Kuwait’s creditworthiness received a vote of confidence from Fitch Ratings, a leading credit rating agency. On Friday, March 15, 2024, Fitch affirmed the country’s Long-Term Foreign-Currency Issuer Default Rating (IDR) at ‘AA-‘. This rating indicates a very low likelihood of default on sovereign debt obligations.
The positive assessment hinges on Kuwait’s exceptionally strong financial position. The nation boasts one of the most robust fiscal and external balance sheets among countries rated by Fitch. This strength is largely attributed to Kuwait’s sovereign net foreign assets, which are projected to remain exceptionally high at an average of 529% of GDP over the next two years. The vast majority of these assets are managed by the Kuwait Investment Authority (KIA), a sovereign wealth fund.
However, the rating is not without its qualifications. Fitch acknowledges that Kuwait’s dependence on oil revenue presents a vulnerability. Over-reliance on a single commodity can expose a nation to price fluctuations and long-term market shifts. Additionally, the agency highlights the potential challenges posed by Kuwait’s generous social welfare programs and a large public sector. Maintaining these programs while ensuring fiscal sustainability could prove difficult in the long run.
Another factor tempering Kuwait’s creditworthiness is the nation’s political landscape. Fitch points to recurring political divisions between the elected parliament and the government. These divisions have historically resulted in frequent ministerial resignations and parliamentary dissolutions, hindering progress on crucial economic and fiscal reforms. The recent parliamentary dissolution in February 2024, with upcoming elections scheduled for April, exemplifies this ongoing challenge. Fitch anticipates that the upcoming elections will likely yield a parliament similar to previous ones, where a majority of members are critical of government policies. This could further impede the implementation of necessary reforms.
Despite these constraints, Fitch maintains a stable outlook for Kuwait.
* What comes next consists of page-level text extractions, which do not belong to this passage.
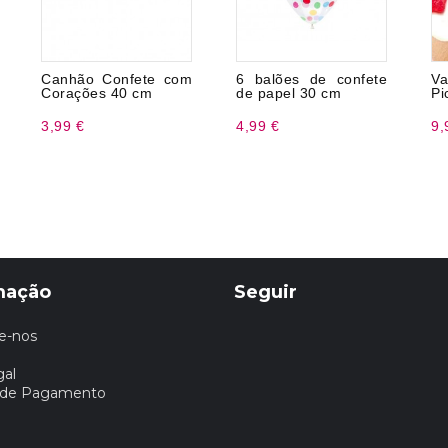
Canhão Confete com
6 balões de confete
V
Corações 40 cm
de papel 30 cm
Pi
3,99 €
4,99 €
9,
mação
Seguir
e-nos
gal
 de Pagamento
The agency believes that the country’s exceptionally strong financial buffers will provide a significant cushion in the face of potential challenges. However, Fitch emphasizes the importance of addressing the aforementioned vulnerabilities, particularly the heavy reliance on oil and the need for fiscal and economic reforms. Implementing these reforms would strengthen Kuwait’s long-term economic prospects and potentially lead to an upgrade in its credit rating.